Se è vero quanto sopra, abbiamo allora bisogno di esperti nel campo della comunicazione. Non possiamo improvvisare. Non possiamo sprecare il poco spazio e il poco tempo che ci verranno lasciati. Dobbiamo riuscire a conoscere in anticipo le accuse e gli argomenti contrari così da elaborare ed avere pronte in anticipo, immediatamente spendibili, ovunque sarà possibile e necessario, risposte rapide, concise, efficaci da proporre all’elettorato più vulnerabile.

Ovviamente servirà (eccome!) la consulenza a monte delle grandi menti colte e sapienti ma poi la battaglia sul campo dovrà essere affidata a persone che conoscano le dinamiche della persuasione nella comunicazione.

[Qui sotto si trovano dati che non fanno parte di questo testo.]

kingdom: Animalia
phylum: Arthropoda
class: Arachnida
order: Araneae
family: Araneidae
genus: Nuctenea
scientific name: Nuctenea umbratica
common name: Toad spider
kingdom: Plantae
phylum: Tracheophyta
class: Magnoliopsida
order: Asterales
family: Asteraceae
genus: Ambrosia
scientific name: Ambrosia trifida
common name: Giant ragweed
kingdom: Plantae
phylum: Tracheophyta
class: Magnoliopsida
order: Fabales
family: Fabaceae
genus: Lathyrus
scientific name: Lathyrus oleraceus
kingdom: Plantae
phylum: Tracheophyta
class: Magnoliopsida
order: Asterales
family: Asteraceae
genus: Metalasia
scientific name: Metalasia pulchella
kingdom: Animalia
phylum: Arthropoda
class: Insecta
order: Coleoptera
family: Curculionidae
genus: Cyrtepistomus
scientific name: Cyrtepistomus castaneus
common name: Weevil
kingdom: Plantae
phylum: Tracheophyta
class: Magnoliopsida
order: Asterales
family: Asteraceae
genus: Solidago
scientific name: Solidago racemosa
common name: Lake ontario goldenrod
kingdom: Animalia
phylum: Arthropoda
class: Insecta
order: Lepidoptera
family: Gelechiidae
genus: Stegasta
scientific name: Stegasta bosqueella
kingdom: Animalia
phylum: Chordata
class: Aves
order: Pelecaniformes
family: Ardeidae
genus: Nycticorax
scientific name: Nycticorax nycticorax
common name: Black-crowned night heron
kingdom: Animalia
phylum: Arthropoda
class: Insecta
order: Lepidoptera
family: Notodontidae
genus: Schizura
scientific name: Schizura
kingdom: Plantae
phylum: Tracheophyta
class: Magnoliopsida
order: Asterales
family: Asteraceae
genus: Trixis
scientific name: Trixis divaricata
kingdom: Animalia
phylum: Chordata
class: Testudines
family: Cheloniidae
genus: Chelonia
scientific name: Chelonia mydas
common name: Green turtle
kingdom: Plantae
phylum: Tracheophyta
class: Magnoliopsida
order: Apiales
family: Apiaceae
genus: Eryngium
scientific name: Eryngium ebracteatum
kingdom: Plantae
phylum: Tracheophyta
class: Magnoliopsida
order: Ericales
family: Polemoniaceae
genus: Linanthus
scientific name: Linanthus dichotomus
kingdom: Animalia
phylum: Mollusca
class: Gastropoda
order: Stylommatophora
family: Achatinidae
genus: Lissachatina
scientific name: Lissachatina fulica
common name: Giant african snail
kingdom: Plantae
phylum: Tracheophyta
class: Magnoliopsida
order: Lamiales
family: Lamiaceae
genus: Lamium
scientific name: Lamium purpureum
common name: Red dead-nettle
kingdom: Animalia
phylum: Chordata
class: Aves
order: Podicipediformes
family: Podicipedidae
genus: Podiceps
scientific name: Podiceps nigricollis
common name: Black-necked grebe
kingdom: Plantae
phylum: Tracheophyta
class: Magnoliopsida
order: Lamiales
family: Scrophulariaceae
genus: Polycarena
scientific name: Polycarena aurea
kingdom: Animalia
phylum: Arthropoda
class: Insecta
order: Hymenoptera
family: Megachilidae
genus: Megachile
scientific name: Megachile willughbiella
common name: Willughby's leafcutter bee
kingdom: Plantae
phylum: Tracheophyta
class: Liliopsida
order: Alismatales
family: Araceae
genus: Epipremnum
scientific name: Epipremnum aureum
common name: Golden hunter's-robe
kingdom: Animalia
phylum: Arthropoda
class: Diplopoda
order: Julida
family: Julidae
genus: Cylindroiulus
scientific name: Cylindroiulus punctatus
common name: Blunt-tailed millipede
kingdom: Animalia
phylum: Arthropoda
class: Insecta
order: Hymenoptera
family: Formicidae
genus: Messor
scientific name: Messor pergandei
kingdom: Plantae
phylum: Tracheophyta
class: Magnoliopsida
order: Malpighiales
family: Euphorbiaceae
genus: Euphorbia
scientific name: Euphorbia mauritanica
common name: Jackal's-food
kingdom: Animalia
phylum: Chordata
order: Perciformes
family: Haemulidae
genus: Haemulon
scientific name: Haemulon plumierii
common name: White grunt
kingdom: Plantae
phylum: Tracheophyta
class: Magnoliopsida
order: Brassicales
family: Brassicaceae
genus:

Infatti, la gente che ascolterà e che voterà non sarà – nella quasi totalità – né istruita né bendisposta nei confronti dei valori di civiltà che si vuole difendere. È necessario allora smontare in poche battute affilate gli assiomi malefici che avranno assorbito. Si dovrà risultare simpatici e moderni: non bacchettoni e noiosi. Si dovrà trasmettere allegria, speranza e fiducia: volti giovani e sorridenti, linguaggio non verbale che ispiri sicurezza e sincerità, esperienze basate su dati anche numerici e non su casi aneddotici. La voce dei medici, degli infermieri, dei rianimatori, dei palliativisti, della buona Scienza è contro l’inciviltà: questa forza di verità si dovrà percepire. Alla fine, votare pro death dovrà risultare una cosa di cui provare vergogna. Se la battaglia di civiltà di cui ha scritto Galbiati sarà vinta, l’Italia non rischierà (almeno nell’immediato) di imitare la barbarie del nuovo Afghanistan. I cattolici che vi avranno partecipato si potranno rallegrare per aver contribuito a condurre molte vite al vero termine del loro percorso (e forse molte anime in più in Paradiso).